WORK REQUEST 1: In the site update notes, which journal published the piece on "China's Intellectual Ecology"?
WORK REQUEST 2: Reproduce the site update notes word for word, starting at "I will be traveling" and ending at "text in October.".
WORK REQUEST 3: Decide whether each statement agrees with the site update notes, answering yes or no and quoting the deciding words: (a) The talk in Germany in early October was given together with Sarah Eaton, Xiang Biao, and Ian Johnson. (b) The conversation between Liu Yu and Murong Xuecong was first published in 2019. (c) Avast replied that flagging weblinks as possible phishing never happens.

TEXT UNDER STUDY:
════

A housekeeping note: the last time I updated the site, I received a couple of messages from readers who said that Avast had identified certain weblinks as possible “phishing” expeditions. I contacted Avast, and they replied in effect that “that happens sometimes.” If it keeps happening, send me a screen shot with the Avast warning and I will forward it to them. They would like to avoid false positives if possible.
New on the site this time:
Jiang Shigong discusses the American “legal empire” that made the Meng Wanzhou case possible.
We offer a third, and for the moment, final text by Wang Huning, Politiburo member and arguably China’s most powerful intellectual, “Cultural Expansion and Cultural Sovereignty.” The translation is once again a collaboration between me and Matthew D. Johnson, Founder and Principal of AltaSilva LLC.
Matt Dean translates Gan Yang and Liu Xiaofeng on “Re-reading the West.”
Finally, a recording of a talk I gave in Germany in early October on “China’s Changing Intellectual Landscape,” together with Sarah Eaton, Xiang Biao, and Ian Johnson, is available here (scroll down to find the recording).
New on the site this time:
For our “Youth Concerns” rubric, Freya Ge and I translate a Youthology piece on polarization and hate speech on China’s internet.
In addition, I translate a conversation between political scientist Liu Yu and writer Murong Xuecong on the stigmatization of the term “establishment intellectual.” This piece reads like it was from another era, because it was published on the Chinese-language version of the New York Times web site in 2013, and stands as a reminder of how much certain things have changed.
Finally, an interview with historian Yang Kuisong, who is part of an important group of scholars in China who have begun to treat the Chinese revolution and the process of nation-building as history, bringing admirable sophistication and objectivity to their work.
Department of shameless self-promotion:
I recently published a piece on “China’s Intellectual Ecology” in Palladium, a dynamic new journal concerned with the future of governance.
I will be traveling to Germany (!) next week, where I will participate in two online events: “Understanding China in Uncertain Times,” on October 5, hosted by the Oxford Center, and “The Changing Intellectual Landscape in China,” on October 6, hosted by the Berlin Contemporary China Network. The times will not work for everyone, obviously, but the events will be recorded and I will post the links when they are available.
New this time around:
A follow-up text by Wang Huning, Politiburo member and arguably China’s most powerful intellectual, “The Structure of China’s Changing Political Culture.” The translation is once again a collaboration between me and Matthew D. Johnson, Founder and Principal of AltaSilva LLC. We will post at least one more Wang Huning text in October.

════

EXTRACTED RECORDS:
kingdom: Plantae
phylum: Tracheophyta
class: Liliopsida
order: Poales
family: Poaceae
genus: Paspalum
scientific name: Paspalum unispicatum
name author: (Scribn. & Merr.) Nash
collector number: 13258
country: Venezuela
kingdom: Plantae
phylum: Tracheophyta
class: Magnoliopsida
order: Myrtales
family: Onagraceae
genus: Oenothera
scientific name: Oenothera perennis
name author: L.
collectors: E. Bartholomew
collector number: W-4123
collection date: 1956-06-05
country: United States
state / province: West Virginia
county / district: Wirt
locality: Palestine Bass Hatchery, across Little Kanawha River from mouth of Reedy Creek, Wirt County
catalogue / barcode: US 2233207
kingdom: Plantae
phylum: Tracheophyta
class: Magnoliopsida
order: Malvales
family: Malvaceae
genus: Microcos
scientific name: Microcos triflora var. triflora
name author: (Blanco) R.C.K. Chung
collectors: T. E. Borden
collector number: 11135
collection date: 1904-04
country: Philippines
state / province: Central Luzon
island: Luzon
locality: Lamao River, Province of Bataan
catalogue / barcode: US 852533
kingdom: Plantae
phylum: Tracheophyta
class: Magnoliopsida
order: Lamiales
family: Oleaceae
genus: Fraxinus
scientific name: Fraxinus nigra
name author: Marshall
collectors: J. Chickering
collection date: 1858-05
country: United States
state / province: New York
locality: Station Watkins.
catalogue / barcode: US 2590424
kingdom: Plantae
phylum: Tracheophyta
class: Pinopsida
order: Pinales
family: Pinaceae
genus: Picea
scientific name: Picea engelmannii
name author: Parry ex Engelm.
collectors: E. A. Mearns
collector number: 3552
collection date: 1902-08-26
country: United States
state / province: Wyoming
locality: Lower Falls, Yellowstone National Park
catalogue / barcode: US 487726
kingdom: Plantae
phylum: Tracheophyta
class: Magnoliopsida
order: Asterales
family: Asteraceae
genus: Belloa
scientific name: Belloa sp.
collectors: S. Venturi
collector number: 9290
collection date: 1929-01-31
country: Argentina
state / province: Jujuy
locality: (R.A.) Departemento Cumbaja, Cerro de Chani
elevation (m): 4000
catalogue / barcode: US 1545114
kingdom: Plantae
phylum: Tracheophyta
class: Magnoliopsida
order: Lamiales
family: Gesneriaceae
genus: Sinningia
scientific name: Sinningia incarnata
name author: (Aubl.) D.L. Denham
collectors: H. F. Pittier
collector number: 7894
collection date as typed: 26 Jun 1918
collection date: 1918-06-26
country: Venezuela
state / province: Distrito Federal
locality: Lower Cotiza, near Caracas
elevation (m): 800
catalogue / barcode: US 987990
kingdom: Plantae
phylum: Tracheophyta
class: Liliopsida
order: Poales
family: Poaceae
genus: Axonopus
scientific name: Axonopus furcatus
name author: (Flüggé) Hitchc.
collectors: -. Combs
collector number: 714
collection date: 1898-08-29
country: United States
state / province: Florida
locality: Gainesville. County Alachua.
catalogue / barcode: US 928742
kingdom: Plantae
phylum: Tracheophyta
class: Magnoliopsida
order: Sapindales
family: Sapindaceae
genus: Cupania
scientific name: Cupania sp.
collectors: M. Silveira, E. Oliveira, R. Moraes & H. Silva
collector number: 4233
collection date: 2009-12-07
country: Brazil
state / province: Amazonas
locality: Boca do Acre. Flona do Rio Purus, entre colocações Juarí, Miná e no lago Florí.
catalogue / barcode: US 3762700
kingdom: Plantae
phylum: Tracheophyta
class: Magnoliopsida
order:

════

RESPONSE AREA 1: Palladium

RESPONSE AREA 2:
I will be traveling to Germany (!) next week, where I will participate in two online events: “Understanding China in Uncertain Times,” on October 5, hosted by the Oxford Center, and “The Changing Intellectual Landscape in China,” on October 6, hosted by the Berlin Contemporary China Network. The times will not work for everyone, obviously, but the events will be recorded and I will post the links when they are available.
New this time around:
A follow-up text by Wang Huning, Politiburo member and arguably China’s most powerful intellectual, “The Structure of China’s Changing Political Culture.” The translation is once again a collaboration between me and Matthew D. Johnson, Founder and Principal of AltaSilva LLC. We will post at least one more Wang Huning text in October.

RESPONSE AREA 3:
(a) Yes: "together with Sarah Eaton, Xiang Biao, and Ian Johnson"
(b) No: "it was published on the Chinese-language version of the New York Times web site in 2013"
(c) No: "they replied in effect that “that happens sometimes.”"